Aloo Posto is a perfect dish to serve with some chapatis or rotis, or with a spicy curry and rice. Once you try it, trust me, you'll wonder why you didn't before.
More vegan potato recipes
Aloo Posto, Potatoes in a poppy seed sauce
- 24 baby potatoes (no more than ¾ths of an inch in diameter. If using larger potatoes use 4-5 and cut into ¾th inch pieces)
- 6 tbsp poppy seeds (covered with ½ cup of water and soaked for about an hour. Blitz this mixture in a blender to get a smooth paste.)
- 2 green chili peppers (split down the middle)
- 1 tbsp coconut oil (or mustard oil, if you have it)
- Salt to taste
- 2 tsp panch phoron (Mix equal parts cumin, mustard, fenugreek, fennel and kalonji seeds)
- Heat the oil in a wok or kadhai.
- Add the panch phoron and, when the seeds sputter, add the green chillies. Stir-fry for about 30 seconds.
- Add the potatoes and stir-fry them for about two minutes.

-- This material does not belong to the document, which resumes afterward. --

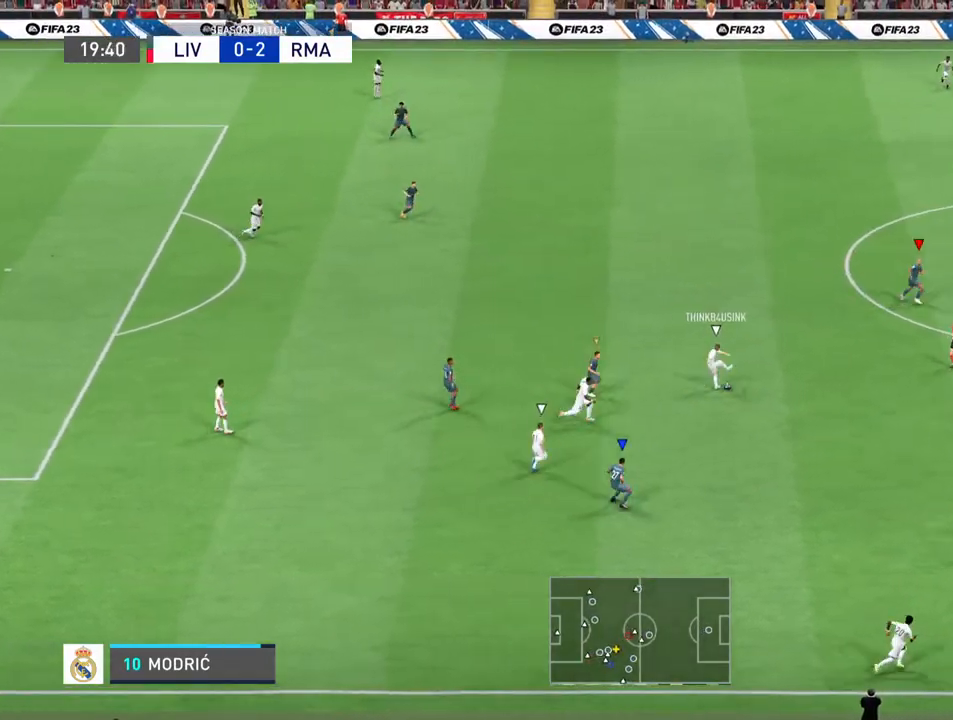
{"buttons": ["R2"], "left_stick": "right", "right_stick": "center", "events": []}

- Now add the poppy-seed paste, salt to taste, and about ½ cup water. Mix everything together well and when the mixture starts to simmer, place a tight-fitting lid on the wok, turn the heat down to medium-low, and let the mixture cook until the potatoes are tender. Stir occasionally. If the water has evaporated before the potatoes are cooked, add a few teaspoons more at a time so the potatoes and poppy don't burn.
- Once the potatoes are cooked, turn off the heat. Garnish with coriander, if you like, and serve hot.